The ongoing talks over Iran’s nuclear program by the U.N. P5+1 group dominates all other political equations in the region, with Russia and China being parts of it. For the White House, the talks are the key to decreasing the potential for political conflicts in the Middle East, giving better security coverage to Israel and also a safer way to further reduce its presence in the region so it can focus more on the Pacific competition with China and again Russia.
As long as the Bashar al-Assad regime has the backing of Russia, but especially Iran, the U.S. and the European Union would not like to get into an active stance in order to topple him, as President Tayyip Erdoğan of Turkey wants it, as a precondition to get into a more active fight against ISIL in Syria and Iraq.
Turkey cooperates actively against the problem of ISIL foreign fighters and other radical Islamist groups but does not take part in air attacks nor open up its air bases to coalition jets to launch attacks unless the U.S.-led coalition agrees to announce al-Assad and ISIL as equal threats to the Syrian people.
In Iraq, Iran’s influence is more obvious.

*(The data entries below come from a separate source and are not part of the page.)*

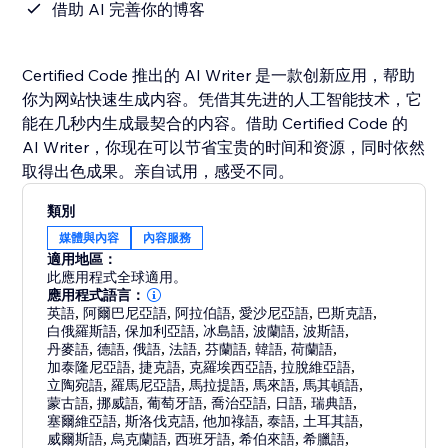
借助 AI 完善你的博客
Certified Code 推出的 AI Writer 是一款创新应用，帮助
你为网站快速生成内容。凭借其先进的人工智能技术，它
能在几秒内生成最契合的内容。借助 Certified Code 的
AI Writer，你现在可以节省宝贵的时间和资源，同时依然
取得出色成果。亲自试用，感受不同。
類別
媒體與內容
內容服務
適用地區：
此應用程式全球適用。
應用程式語言：
英語
,
阿爾巴尼亞語
,
阿拉伯語
,
愛沙尼亞語
,
巴斯克語
,
白俄羅斯語
,
保加利亞語
,
冰島語
,
波蘭語
,
波斯語
,
丹麥語
,
德語
,
俄語
,
法語
,
芬蘭語
,
韓語
,
荷蘭語
,
加泰隆尼亞語
,
捷克語
,
克羅埃西亞語
,
拉脫維亞語
,
立陶宛語
,
羅馬尼亞語
,
馬拉提語
,
馬來語
,
馬其頓語
,
蒙古語
,
挪威語
,
葡萄牙語
,
喬治亞語
,
日語
,
瑞典語
,
塞爾維亞語
,
斯洛伐克語
,
他加祿語
,
泰語
,
土耳其語
,
威爾斯語
,
烏克蘭語
,
西班牙語
,
希伯來語
,
希臘語
,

Shiite militia, reported to be mostly under the control of Iran’s Revolutionary Guards, play an important role in resistance against ISIL, together with the Iraqi army and Kurdish forces in the North trained by the coalition, including Turkish military trainers.
But when they managed to recapture Tikrit from ISIL earlier this year, the coalition got worried about the Shiite domination, which could alienate Sunnis further and push them into the hands of ISIL. Then came the Ramadi affair. Iran pulled back the Shiite militia under its control but the Iraqi army, now consisting mainly of Shiite soldiers, did not make its best effort to keep the town in their hands, as one ranking Iraqi official admitted on May 22, as if to force the Americans to turn a blind eye on the militia to recapture Ramadi, if not making an open call for help from them; Iran plays its game well.
The train-and-equip program for the Syrian rebel groups by the U.S.-led coalition is too slow and too weak for the time being and it is seemingly impossible for it to be effective without air support, which takes us back to square one, because the U.S. does not want any further confrontation with Iran or Russia in Syria.
ISIL takes advantage of this situation and keeps on advancing and spreading its violence all over in front of the eyes of the Western democracies.